"Now then, never mind!" growled Farnish. "Happen I done more tewin' nor ye're aware on, mi lass! There's more sorts o' hard work than one."
Then, all three being liberally supplied, the three pairs of jaws set to work, and the steady eating went on in silence until the sheep-cur, chained outside the door to a dilapidated kennel, gave a short, sharp bark. Rushie, who knew this to be a declaration of friendliness rather than of enmity, ran and put the potatoes and greens on the hob to warm up.
"Jeckie!" she said. "None been so long, after all."
Jeckie came bustling into the kitchen as Farnish, who knew her appetite, pushed a well-filled plate towards her place. Without a word she took a big earthenware jug from its hook, went to the larder, and rummaged in her pocket for the key of the beer barrel. Presently the sound of the gurgling ale was heard in the kitchen. Doadie Bartle's big blue eyes glistened as he went on steadily munching. Farnish looked down at the cloth, wondering if his elder daughter meant to be generous. The roseate hopes set up in Jeckie's mind by her interview with George Grice inclined her for once to laxity. When she came back with the ale she gave her father a pint instead of a glass, and Farnish made an involuntary mutter of appreciation. He and his man seized their measures and drank deep. Jeckie, pouring out glasses for herself and her sister, gave them a half-whimsical look; she had been obliged to tilt the barrel a little to draw that ale, and she knew that its contents were running low, and that the brewer's man was not due for two days yet.

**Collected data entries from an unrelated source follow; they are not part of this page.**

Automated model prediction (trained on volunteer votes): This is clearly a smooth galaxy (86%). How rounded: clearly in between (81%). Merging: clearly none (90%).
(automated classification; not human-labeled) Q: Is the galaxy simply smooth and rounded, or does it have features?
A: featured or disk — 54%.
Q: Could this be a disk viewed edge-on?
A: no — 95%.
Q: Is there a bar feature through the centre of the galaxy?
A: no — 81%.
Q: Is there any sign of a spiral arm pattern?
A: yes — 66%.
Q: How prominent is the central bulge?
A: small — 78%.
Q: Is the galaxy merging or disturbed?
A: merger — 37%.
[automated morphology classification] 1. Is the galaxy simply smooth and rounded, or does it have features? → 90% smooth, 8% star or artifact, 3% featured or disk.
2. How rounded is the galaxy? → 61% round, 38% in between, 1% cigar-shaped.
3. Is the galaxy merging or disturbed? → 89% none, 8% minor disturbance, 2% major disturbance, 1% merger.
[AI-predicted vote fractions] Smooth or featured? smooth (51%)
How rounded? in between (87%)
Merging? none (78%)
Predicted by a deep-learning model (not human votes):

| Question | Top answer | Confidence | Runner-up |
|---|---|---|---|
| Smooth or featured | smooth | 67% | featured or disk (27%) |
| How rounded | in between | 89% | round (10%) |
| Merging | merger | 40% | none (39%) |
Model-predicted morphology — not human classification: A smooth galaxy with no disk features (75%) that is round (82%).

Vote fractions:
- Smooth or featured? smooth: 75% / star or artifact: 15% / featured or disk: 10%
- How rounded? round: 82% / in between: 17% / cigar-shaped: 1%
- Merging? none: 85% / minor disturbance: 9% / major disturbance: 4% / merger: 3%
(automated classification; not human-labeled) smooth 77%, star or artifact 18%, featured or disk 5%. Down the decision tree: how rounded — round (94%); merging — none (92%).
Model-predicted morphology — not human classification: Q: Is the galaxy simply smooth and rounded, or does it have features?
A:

The dinner went on to its silent end; the bacon, greens, and potatoes finished. Rushie cleared the plates in a heap, and, setting clean ones before each diner, produced a huge jam tart, hot and smoking from the oven. Jeckie cut this into great strips and distributed them. Bartle, still hungry, took a mouthful of his, turned scarlet, and reached for his pot of beer.
"Gum! that's a hot 'un!" he said drinking heartily. "Like to take t'skin offen your tongue, is that!" Then, with an apologetic glance in Rushie's direction, and, as if to excuse his manners, he murmured, "Jam's allus hotter nor owt 'at iver comes out o' t'oven, I think, and I allus forget it; you mun excuse me!"

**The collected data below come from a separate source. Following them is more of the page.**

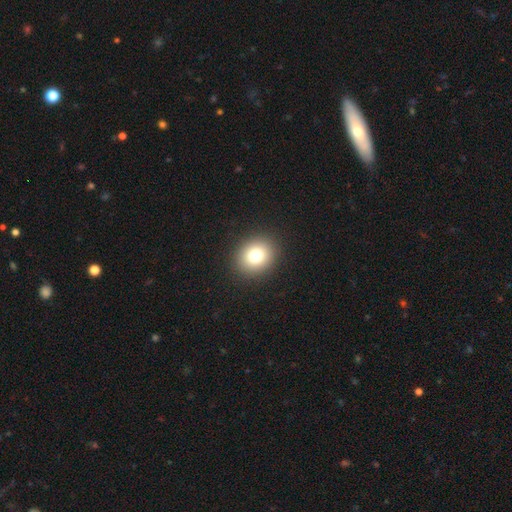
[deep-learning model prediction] Smooth or featured: smooth — 77% (star or artifact — 13%)
How rounded: round — 73% (in between — 26%)
Merging: none — 91% (minor disturbance — 6%)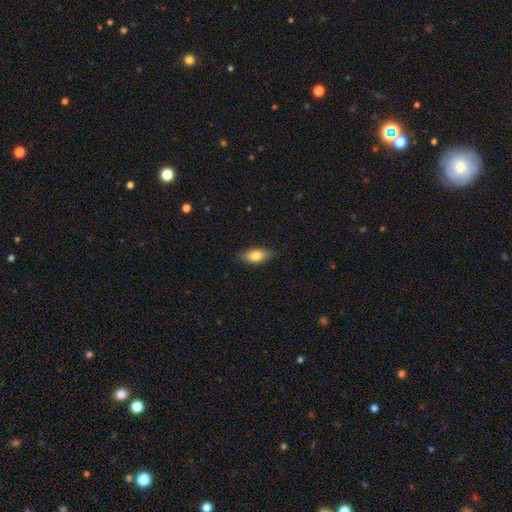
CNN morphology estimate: Smooth or featured? smooth (74%)
How rounded? in between (82%)
Merging? none (81%)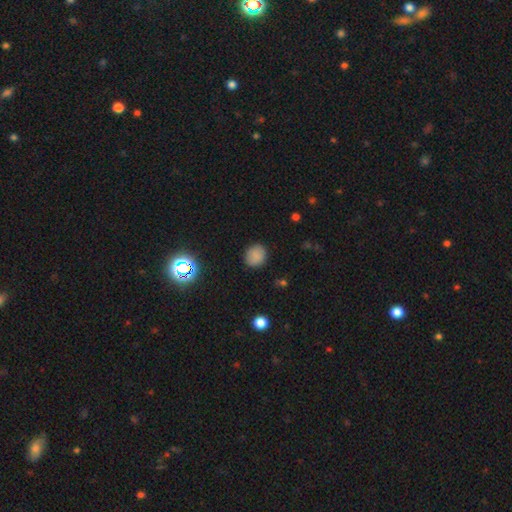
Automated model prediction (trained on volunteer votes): Smooth or featured: smooth — 81% (star or artifact — 14%)
How rounded: round — 78% (in between — 21%)
Merging: none — 86% (minor disturbance — 10%)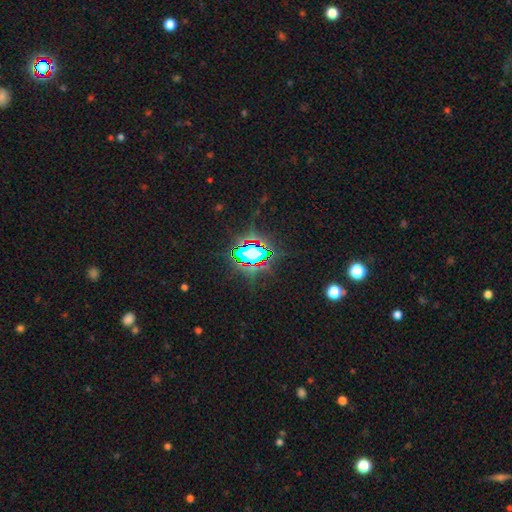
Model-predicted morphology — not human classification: This appears to be a star or artifact, not a galaxy (73%).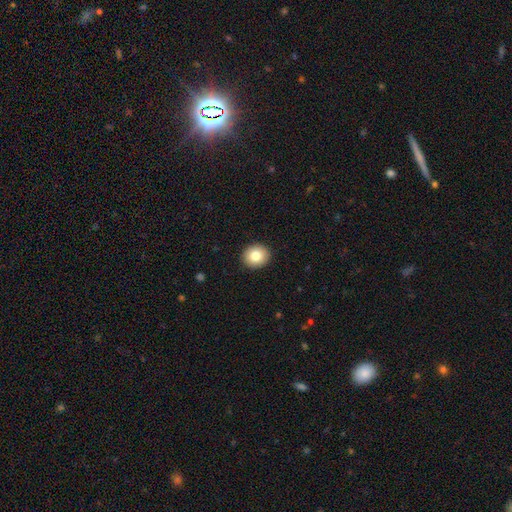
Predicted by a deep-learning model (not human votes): smooth-or-featured: smooth: 83% | star or artifact: 9% | featured or disk: 8%
  how-rounded: round: 80% | in between: 19% | cigar-shaped: 1%
  merging: none: 92% | minor disturbance: 5% | major disturbance: 2% | merger: 1%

"Save toffee," remarked Farnish, with the air of superior knowledge. "There's nowt as hot as what toffee is. I rek'lect 'at I once burnt t'roof o' my mouth varry bad wi' some toffee 'at mi mother made; they hed to oil my mouth same as they oil machines—wi' a feather."
When the last of the jam tart had vanished the two girls put their elbows on the table, propped their chins on their interlaced fingers, and seemed to study the pattern of the coarse linen cloth. Farnish got up slowly; took down his pipe from the corner of the mantlepiece, and, drawing some loose tobacco from his waistcoat pocket, began to smoke. Bartle, after rising and stretching himself, went over to a drawer in the delf-ledge, and presently came back from it with a paper packet, which he began to unfold. An odour of peppermint rose above the lingering smell of the bacon and greens.
"Humbugs!" he said, with a broad grin, as he offered the packet to the two girls. "I bowt three-pennorth t'last time I were i' Sicaster, and I'd forgotten all abowt 'em. They're t'reight sort, these is—tasty 'uns."
Munching the brown and white bull's eyes, the sisters began to clear away the dinner things into the scullery. Presently Rushie called to Bartle to bring her the kettle and help her to wash up. When he had gone into the scullery Jeckie, who was folding up the cloth, turned to her father.